**Work to complete:** In the rows below, repeat each line word for word, starting with the line that contains "разнообразн" and ending with the line that contains "ТКАНЬ БЛЭКАУТ: P". Include both of those lines and leave out the pictures.

**Information supplied:**

__________________________________________________

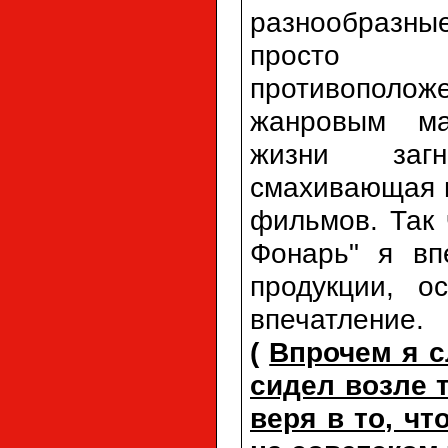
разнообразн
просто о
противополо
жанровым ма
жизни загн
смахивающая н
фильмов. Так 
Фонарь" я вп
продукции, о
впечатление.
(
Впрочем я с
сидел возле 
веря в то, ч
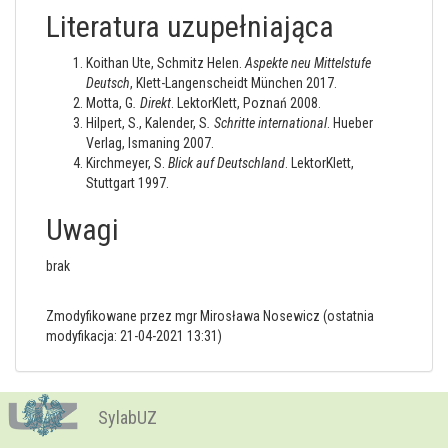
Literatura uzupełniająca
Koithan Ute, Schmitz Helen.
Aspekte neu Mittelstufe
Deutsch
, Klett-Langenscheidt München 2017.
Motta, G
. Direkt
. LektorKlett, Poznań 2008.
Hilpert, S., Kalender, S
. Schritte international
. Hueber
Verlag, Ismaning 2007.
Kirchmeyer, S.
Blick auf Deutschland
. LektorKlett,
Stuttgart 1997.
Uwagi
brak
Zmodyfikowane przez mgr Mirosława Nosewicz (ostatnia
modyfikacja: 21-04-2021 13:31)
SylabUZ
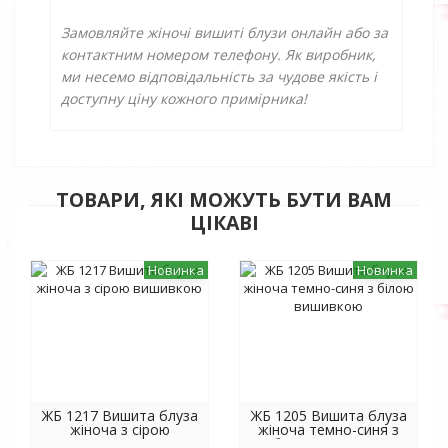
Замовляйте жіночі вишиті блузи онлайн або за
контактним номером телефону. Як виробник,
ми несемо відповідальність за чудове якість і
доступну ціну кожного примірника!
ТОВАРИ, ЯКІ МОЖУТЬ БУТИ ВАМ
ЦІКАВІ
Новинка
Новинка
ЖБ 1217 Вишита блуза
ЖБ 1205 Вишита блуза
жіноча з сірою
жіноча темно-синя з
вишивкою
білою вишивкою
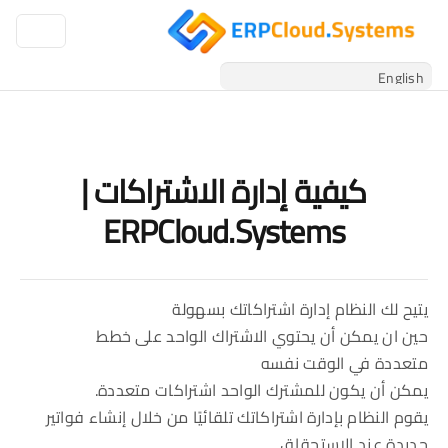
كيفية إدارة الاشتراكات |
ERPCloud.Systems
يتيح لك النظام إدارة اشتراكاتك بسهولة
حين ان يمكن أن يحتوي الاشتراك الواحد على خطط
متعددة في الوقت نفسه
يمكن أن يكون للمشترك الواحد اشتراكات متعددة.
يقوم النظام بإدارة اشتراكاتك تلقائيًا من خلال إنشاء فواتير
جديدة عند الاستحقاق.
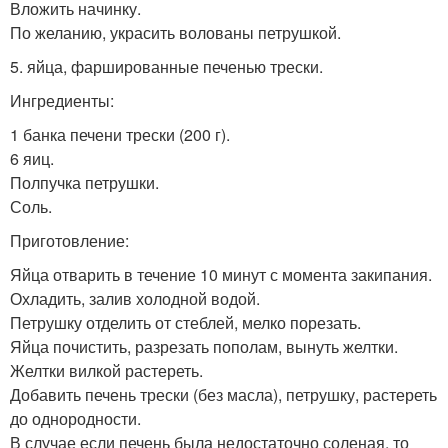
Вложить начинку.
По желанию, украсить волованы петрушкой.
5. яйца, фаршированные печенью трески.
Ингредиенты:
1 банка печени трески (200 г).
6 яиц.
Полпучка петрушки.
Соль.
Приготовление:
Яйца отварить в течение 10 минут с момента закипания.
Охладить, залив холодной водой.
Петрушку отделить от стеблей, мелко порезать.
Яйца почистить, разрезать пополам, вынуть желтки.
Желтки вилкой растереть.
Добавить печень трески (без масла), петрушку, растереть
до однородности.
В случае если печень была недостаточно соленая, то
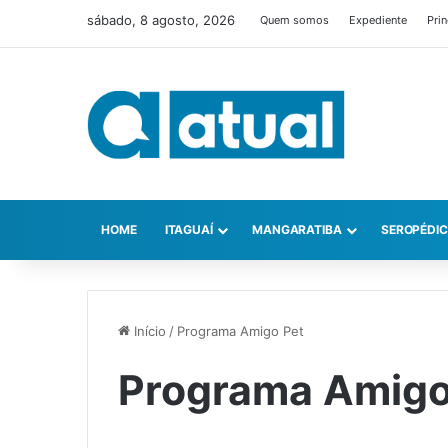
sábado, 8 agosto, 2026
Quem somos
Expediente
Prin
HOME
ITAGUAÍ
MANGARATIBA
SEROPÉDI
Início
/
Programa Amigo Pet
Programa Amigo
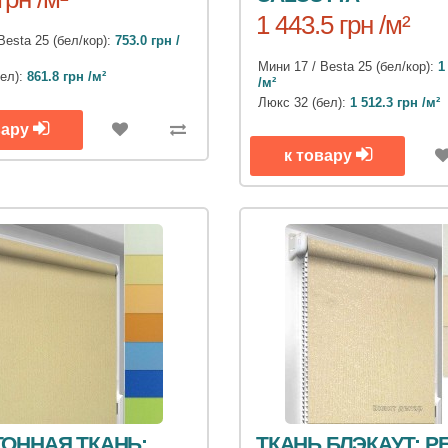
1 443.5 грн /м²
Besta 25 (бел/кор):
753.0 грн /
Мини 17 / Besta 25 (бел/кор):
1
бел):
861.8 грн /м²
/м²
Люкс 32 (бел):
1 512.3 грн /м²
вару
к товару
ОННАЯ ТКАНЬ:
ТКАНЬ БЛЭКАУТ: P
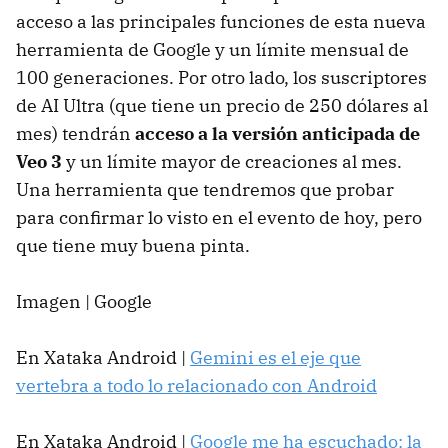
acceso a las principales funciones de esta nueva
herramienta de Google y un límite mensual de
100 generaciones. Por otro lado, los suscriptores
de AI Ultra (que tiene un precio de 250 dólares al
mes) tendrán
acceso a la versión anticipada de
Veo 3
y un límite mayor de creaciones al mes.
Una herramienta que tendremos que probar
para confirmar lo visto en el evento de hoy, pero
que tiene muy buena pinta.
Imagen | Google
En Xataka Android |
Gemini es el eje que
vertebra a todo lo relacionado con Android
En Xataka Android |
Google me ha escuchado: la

__________________________________________________

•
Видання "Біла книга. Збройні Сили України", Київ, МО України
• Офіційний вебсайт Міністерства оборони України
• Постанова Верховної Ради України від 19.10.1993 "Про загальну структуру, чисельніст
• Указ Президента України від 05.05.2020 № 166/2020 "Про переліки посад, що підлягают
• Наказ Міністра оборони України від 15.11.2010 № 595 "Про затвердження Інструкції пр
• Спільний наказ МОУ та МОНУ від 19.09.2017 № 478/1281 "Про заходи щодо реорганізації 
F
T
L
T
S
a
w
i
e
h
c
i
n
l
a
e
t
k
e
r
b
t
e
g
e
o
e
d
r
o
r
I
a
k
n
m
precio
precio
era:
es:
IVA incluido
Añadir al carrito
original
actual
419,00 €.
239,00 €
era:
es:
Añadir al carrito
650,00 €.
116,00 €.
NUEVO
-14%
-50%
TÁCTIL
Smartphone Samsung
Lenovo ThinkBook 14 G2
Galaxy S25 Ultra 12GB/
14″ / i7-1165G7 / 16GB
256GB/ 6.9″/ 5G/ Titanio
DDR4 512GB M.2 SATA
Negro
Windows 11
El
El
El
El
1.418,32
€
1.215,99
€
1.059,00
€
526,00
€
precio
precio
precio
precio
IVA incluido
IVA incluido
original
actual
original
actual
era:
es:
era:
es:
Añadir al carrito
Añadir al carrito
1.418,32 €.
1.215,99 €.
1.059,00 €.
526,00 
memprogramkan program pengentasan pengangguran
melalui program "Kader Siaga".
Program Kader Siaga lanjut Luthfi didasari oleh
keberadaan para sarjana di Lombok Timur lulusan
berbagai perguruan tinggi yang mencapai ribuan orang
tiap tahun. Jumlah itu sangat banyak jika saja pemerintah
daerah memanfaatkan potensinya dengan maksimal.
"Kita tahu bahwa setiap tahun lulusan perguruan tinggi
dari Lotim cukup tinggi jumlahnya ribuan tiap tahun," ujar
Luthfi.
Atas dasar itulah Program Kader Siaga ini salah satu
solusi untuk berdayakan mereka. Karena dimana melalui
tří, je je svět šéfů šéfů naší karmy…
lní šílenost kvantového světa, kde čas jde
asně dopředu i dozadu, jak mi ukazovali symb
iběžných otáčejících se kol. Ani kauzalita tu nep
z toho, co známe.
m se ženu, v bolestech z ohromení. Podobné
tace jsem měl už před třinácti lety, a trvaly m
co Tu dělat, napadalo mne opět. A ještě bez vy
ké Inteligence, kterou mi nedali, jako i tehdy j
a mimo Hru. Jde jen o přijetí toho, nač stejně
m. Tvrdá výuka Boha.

__________________________________________________

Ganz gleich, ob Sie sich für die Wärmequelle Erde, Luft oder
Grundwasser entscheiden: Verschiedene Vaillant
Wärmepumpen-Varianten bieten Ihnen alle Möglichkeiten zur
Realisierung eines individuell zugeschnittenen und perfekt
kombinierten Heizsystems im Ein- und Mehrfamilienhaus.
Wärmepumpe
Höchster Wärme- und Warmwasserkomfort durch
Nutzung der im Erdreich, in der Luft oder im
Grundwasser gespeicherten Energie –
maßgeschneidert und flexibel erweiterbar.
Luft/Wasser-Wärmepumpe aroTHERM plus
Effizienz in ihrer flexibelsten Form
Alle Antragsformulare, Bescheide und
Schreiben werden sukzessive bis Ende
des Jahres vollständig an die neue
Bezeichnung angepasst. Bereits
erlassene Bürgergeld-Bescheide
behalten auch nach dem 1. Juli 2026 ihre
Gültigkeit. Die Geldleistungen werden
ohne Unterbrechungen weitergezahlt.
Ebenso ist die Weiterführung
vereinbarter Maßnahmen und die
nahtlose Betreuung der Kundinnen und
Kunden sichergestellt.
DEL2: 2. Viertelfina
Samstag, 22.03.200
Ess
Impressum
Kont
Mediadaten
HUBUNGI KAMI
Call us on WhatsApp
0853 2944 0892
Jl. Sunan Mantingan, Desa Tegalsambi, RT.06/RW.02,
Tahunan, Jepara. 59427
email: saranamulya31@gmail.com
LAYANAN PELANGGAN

__________________________________________________

**Response below:**
разнообразн
просто о
противополо
жанровым ма
жизни загн
смахивающая н
фильмов. Так 
Фонарь" я вп
продукции, о
впечатление.
(
Впрочем я с
сидел возле 
веря в то, ч
Literatura uzupełniająca
Koithan Ute, Schmitz Helen.
Aspekte neu Mittelstufe
Deutsch
, Klett-Langenscheidt München 2017.
Motta, G
. Direkt
. LektorKlett, Poznań 2008.
Hilpert, S., Kalender, S
. Schritte international
. Hueber
Verlag, Ismaning 2007.
Kirchmeyer, S.
Blick auf Deutschland
. LektorKlett,
Stuttgart 1997.
Uwagi
brak
Zmodyfikowane przez mgr Mirosława Nosewicz (ostatnia
modyfikacja: 21-04-2021 13:31)
SylabUZ
Замовляйте жіночі вишиті блузи онлайн або за
контактним номером телефону. Як виробник,
ми несемо відповідальність за чудове якість і
доступну ціну кожного примірника!
ТОВАРИ, ЯКІ МОЖУТЬ БУТИ ВАМ
ЦІКАВІ
Новинка
Новинка
ЖБ 1217 Вишита блуза
ЖБ 1205 Вишита блуза
жіноча з сірою
жіноча темно-синя з
вишивкою
білою вишивкою
كيفية إدارة الاشتراكات |
ERPCloud.Systems
يتيح لك النظام إدارة اشتراكاتك بسهولة
حين ان يمكن أن يحتوي الاشتراك الواحد على خطط
متعددة في الوقت نفسه
يمكن أن يكون للمشترك الواحد اشتراكات متعددة.
يقوم النظام بإدارة اشتراكاتك تلقائيًا من خلال إنشاء فواتير
جديدة عند الاستحقاق.
Вложить начинку.
По желанию, украсить волованы петрушкой.
5. яйца, фаршированные печенью трески.
Ингредиенты:
1 банка печени трески (200 г).
6 яиц.
Полпучка петрушки.
Соль.
Приготовление:
Яйца отварить в течение 10 минут с момента закипания.
Охладить, залив холодной водой.
Петрушку отделить от стеблей, мелко порезать.
Яйца почистить, разрезать пополам, вынуть желтки.
Желтки вилкой растереть.
Добавить печень трески (без масла), петрушку, растереть
до однородности.
В случае если печень была недостаточно соленая, то
sábado, 8 agosto, 2026
Quem somos
Expediente
Prin
HOME
ITAGUAÍ
MANGARATIBA
SEROPÉDI
Início
/
Programa Amigo Pet
Programa Amigo
1 443.5 грн /м²
Besta 25 (бел/кор):
753.0 грн /
Мини 17 / Besta 25 (бел/кор):
1
бел):
861.8 грн /м²
/м²
Люкс 32 (бел):
1 512.3 грн /м²
вару
к товару
ОННАЯ ТКАНЬ:
ТКАНЬ БЛЭКАУТ: P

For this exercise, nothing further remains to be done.